「ちはやふる」はマンガ史上に残るべき大傑作

 末次由記「ちはやふる
 ISBN:4063192768

 末次由記の「ちはやふる」に遅ればせながら手を出したんですが、これはマンガ史上に残るべきというか、例えばマンガの教科書があるならば絶対に掲載されるであろう大傑作です。少年マンガにも少女マンガにも分類されない、マンガの新しい地平を描いてる。

 一言でいうと、競技カルタをテーマにして、女の子が主人公、幼なじみの男二人との関係なんかも描く作品である。で、特に単体ジャンルを描くマンガが名作になりえる一番大きな条件として、そのジャンルの新しい見方っていうのを提案してるかどうか、っていうのがある(と俺は思う)。「ちはやふる」で言うと、カルタはスポーツである、という見方。なので「ちはやふる」は、真っ正直なスポーツマンガである。セリフとか、大ゴマの使い方とか、すごく正しくスポーツマンガしていて、俺はもう7巻読んで全ての巻で号泣した。

 でもこのマンガのすごいところってそこだけじゃなくて、非常に正しい少女マンガでもあるのだ。これは単純に、恋愛の描き方がすごすぎる。太一っていう幼なじみは主人公の千春に恋をしているわけだけど、千春は新っていう別の幼なじみのことが好きなんです、たぶん。

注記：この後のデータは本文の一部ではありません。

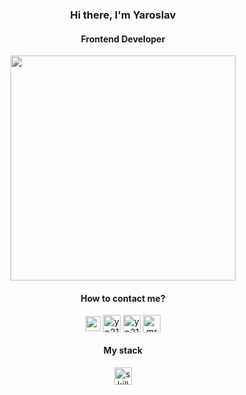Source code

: <h3 align="center">Hi there, I'm Yaroslav</h3>
<h4 align="center">Frontend Developer</h4>

<div align='center'>
  <img  width='360' src="https://github.com/MrStnr21/MrStnr21/assets/104725482/fee1fb40-df55-4968-9e99-ae02a0701fa6"/>
</div>

<div align="center">
  <h4 align="center">How to contact me?</h4>
  <div>
  <a href="https://instagram.com/mrstnr21" target="_blank"><img align="center" src="https://raw.githubusercontent.com/rahuldkjain/github-profile-readme-generator/master/src/images/icons/Social/instagram.svg" alt="yp21untd" width="24" /></a>
  <a href="https://t.me/MrStnr21" target="_blank"><img align="center" src="https://www.svgrepo.com/show/349527/telegram.svg" alt="yp21untd" width="28" /></a>
  <a href="https://wa.clck.bar/79151474566" target="_blank"><img align="center" src="https://www.svgrepo.com/show/349563/whatsapp.svg" alt="yp21untd" width="28" /></a>
  <a href="https://www.linkedin.com/in/yaroslavp" target="blank"><img align="center" src="https://raw.githubusercontent.com/rahuldkjain/github-profile-readme-generator/master/src/images/icons/Social/linked-in-alt.svg" alt="mrstnr21" width="28" /></a>
</div>

<div align="center">
  <h4 align="center">My stack</h4>
  <img height="28" src="https://skillicons.dev/icons?i=ts,react,redux,js,css,html" alt="skills" />
</div>



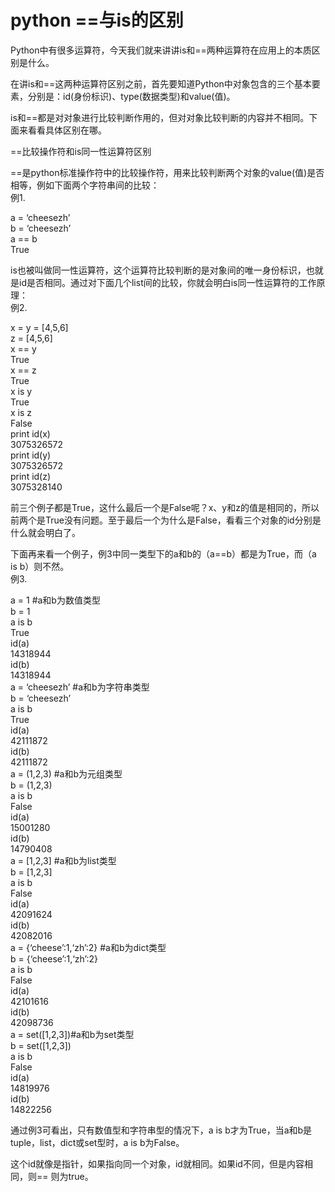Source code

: # python ==与is的区别

Python中有很多运算符，今天我们就来讲讲is和==两种运算符在应用上的本质区别是什么。

在讲is和==这两种运算符区别之前，首先要知道Python中对象包含的三个基本要素，分别是：id(身份标识)、type(数据类型)和value(值)。

is和==都是对对象进行比较判断作用的，但对对象比较判断的内容并不相同。下面来看看具体区别在哪。

==比较操作符和is同一性运算符区别

==是python标准操作符中的比较操作符，用来比较判断两个对象的value(值)是否相等，例如下面两个字符串间的比较：<br/>
例1.

> 
<p>a = ‘cheesezh’<br/>
b = ‘cheesezh’<br/>
a == b<br/>
True</p>


is也被叫做同一性运算符，这个运算符比较判断的是对象间的唯一身份标识，也就是id是否相同。通过对下面几个list间的比较，你就会明白is同一性运算符的工作原理：<br/>
例2.

> 
<p>x = y = [4,5,6]<br/>
z = [4,5,6]<br/>
x == y<br/>
True<br/>
x == z<br/>
True<br/>
x is y<br/>
True<br/>
x is z<br/>
False<br/>
print id(x)<br/>
3075326572<br/>
print id(y)<br/>
3075326572<br/>
print id(z)<br/>
3075328140</p>


前三个例子都是True，这什么最后一个是False呢？x、y和z的值是相同的，所以前两个是True没有问题。至于最后一个为什么是False，看看三个对象的id分别是什么就会明白了。

下面再来看一个例子，例3中同一类型下的a和b的（a==b）都是为True，而（a is b）则不然。<br/>
例3.

> 
<p>a = 1 #a和b为数值类型<br/>
b = 1<br/>
a is b<br/>
True<br/>
id(a)<br/>
14318944<br/>
id(b)<br/>
14318944<br/>
a = ‘cheesezh’ #a和b为字符串类型<br/>
b = ‘cheesezh’<br/>
a is b<br/>
True<br/>
id(a)<br/>
42111872<br/>
id(b)<br/>
42111872<br/>
a = (1,2,3) #a和b为元组类型<br/>
b = (1,2,3)<br/>
a is b<br/>
False<br/>
id(a)<br/>
15001280<br/>
id(b)<br/>
14790408<br/>
a = [1,2,3] #a和b为list类型<br/>
b = [1,2,3]<br/>
a is b<br/>
False<br/>
id(a)<br/>
42091624<br/>
id(b)<br/>
42082016<br/>
a = {‘cheese’:1,‘zh’:2} #a和b为dict类型<br/>
b = {‘cheese’:1,‘zh’:2}<br/>
a is b<br/>
False<br/>
id(a)<br/>
42101616<br/>
id(b)<br/>
42098736<br/>
a = set([1,2,3])#a和b为set类型<br/>
b = set([1,2,3])<br/>
a is b<br/>
False<br/>
id(a)<br/>
14819976<br/>
id(b)<br/>
14822256</p>


通过例3可看出，只有数值型和字符串型的情况下，a is b才为True，当a和b是tuple，list，dict或set型时，a is b为False。

这个id就像是指针，如果指向同一个对象，id就相同。如果id不同，但是内容相同，则== 则为true。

直接描かれてないけど少なくとも太一はそう思ってるはず。その辺の描き方、例えば新に対して太一が抱くえも言われぬ嫉妬心というか言葉にならないもやもやした感情みたいなところとか。これはやっぱり少女マンガというか、女性マンガ家にしか描くことはできない世界だと思うんです。

 もっと言うと、その少女マンガでしか描けない恋愛要素が、少年マンガ部分にも大きな影響を与えている(というか構造的にそうならざるを得ないわけですが)。少女マンガ的な恋心を抱きながら、太一は、少年マンガ的にカルタに対して向き合うわけですよ。全てを抱えて生きていかなくちゃいけなくて、それでも前に進んで行こうとするわけです。もうね、こんなマンガ、読んだことないです。とにかく素晴らしい作品なんで、マンガ好きなら是非読んでほしい。自信を持ってお薦めします。

 作者である末次先生は、かつてトレース問題で一度マンガ家を休業された経験があり、「ちはやふる」は復帰後第一作なんだそうです。第二回マンガ大賞をこの作品が受賞した際、授賞式を欠席して発表したコメントが本当に素晴らしいのでここに記します。

「過去に犯した間違いというものがあり、自分はまだこういう場に出て行けるような人間ではない。一生懸命マンガを描いていくことでしか恩返しはできない」

 全てを抱えて生きていかなくちゃいけなくて、それでも前に進んで行こうとする。太一の生き様は末次先生の生き様そのものであり、改めて、マンガって何て素晴らしいんでしょう?